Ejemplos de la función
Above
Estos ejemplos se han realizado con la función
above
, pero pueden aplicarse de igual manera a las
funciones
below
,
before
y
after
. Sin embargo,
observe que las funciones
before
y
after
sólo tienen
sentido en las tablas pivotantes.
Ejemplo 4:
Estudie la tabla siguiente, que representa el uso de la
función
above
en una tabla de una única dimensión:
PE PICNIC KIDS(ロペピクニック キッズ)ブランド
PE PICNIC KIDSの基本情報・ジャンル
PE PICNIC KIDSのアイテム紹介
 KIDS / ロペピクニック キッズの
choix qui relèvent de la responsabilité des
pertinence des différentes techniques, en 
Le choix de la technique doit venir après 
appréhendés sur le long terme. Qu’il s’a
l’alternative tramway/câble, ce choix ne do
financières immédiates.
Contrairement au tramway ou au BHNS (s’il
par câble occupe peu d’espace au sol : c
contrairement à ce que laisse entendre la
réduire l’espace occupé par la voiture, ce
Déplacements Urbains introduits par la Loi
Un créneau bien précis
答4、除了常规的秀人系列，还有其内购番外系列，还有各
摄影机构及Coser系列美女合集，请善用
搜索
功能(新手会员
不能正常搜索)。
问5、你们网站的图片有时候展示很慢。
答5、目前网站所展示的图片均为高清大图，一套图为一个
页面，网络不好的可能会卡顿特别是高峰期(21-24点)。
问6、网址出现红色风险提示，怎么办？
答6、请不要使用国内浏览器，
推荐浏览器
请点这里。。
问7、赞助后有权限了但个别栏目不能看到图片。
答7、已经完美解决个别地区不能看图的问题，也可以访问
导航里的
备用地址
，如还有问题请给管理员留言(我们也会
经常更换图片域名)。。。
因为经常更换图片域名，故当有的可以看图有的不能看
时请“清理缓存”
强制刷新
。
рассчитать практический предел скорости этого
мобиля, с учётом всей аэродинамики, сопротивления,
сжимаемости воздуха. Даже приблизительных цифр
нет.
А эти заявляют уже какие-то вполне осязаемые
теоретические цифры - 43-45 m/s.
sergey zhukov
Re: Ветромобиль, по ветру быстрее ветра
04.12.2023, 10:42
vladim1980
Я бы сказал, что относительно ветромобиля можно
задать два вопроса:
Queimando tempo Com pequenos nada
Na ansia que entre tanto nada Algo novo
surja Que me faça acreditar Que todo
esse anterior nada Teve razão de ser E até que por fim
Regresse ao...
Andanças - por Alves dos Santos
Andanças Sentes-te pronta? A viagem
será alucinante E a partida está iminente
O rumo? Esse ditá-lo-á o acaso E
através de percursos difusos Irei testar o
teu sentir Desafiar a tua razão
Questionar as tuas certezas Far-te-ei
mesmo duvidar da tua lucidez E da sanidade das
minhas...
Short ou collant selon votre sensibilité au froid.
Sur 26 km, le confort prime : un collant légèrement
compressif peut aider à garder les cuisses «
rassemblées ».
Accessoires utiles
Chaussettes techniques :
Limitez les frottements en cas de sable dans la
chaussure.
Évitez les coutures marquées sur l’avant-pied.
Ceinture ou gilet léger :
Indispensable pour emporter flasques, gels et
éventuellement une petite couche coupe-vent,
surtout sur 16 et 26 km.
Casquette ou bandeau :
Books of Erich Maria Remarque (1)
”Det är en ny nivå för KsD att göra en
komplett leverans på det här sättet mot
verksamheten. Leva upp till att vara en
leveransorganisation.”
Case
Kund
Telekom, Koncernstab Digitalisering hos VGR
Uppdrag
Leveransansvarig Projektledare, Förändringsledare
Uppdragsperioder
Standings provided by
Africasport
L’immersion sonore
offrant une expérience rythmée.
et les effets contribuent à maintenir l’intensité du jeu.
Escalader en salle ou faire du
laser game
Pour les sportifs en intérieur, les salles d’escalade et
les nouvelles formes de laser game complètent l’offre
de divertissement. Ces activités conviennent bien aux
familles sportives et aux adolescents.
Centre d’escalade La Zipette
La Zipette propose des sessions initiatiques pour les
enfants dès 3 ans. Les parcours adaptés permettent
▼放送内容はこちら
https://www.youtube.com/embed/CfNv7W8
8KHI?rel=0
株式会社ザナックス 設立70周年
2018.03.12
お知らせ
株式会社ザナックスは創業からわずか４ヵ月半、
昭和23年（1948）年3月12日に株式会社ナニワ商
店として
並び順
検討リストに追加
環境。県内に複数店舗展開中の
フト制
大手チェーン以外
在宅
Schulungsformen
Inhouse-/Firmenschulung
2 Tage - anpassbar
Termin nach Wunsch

::::::::

→ About this task: Using the material above, copy every line in which the string "PICNIC" occurs.

→ Exercise result:
PE PICNIC KIDS(ロペピクニック キッズ)ブランド
PE PICNIC KIDSの基本情報・ジャンル
PE PICNIC KIDSのアイテム紹介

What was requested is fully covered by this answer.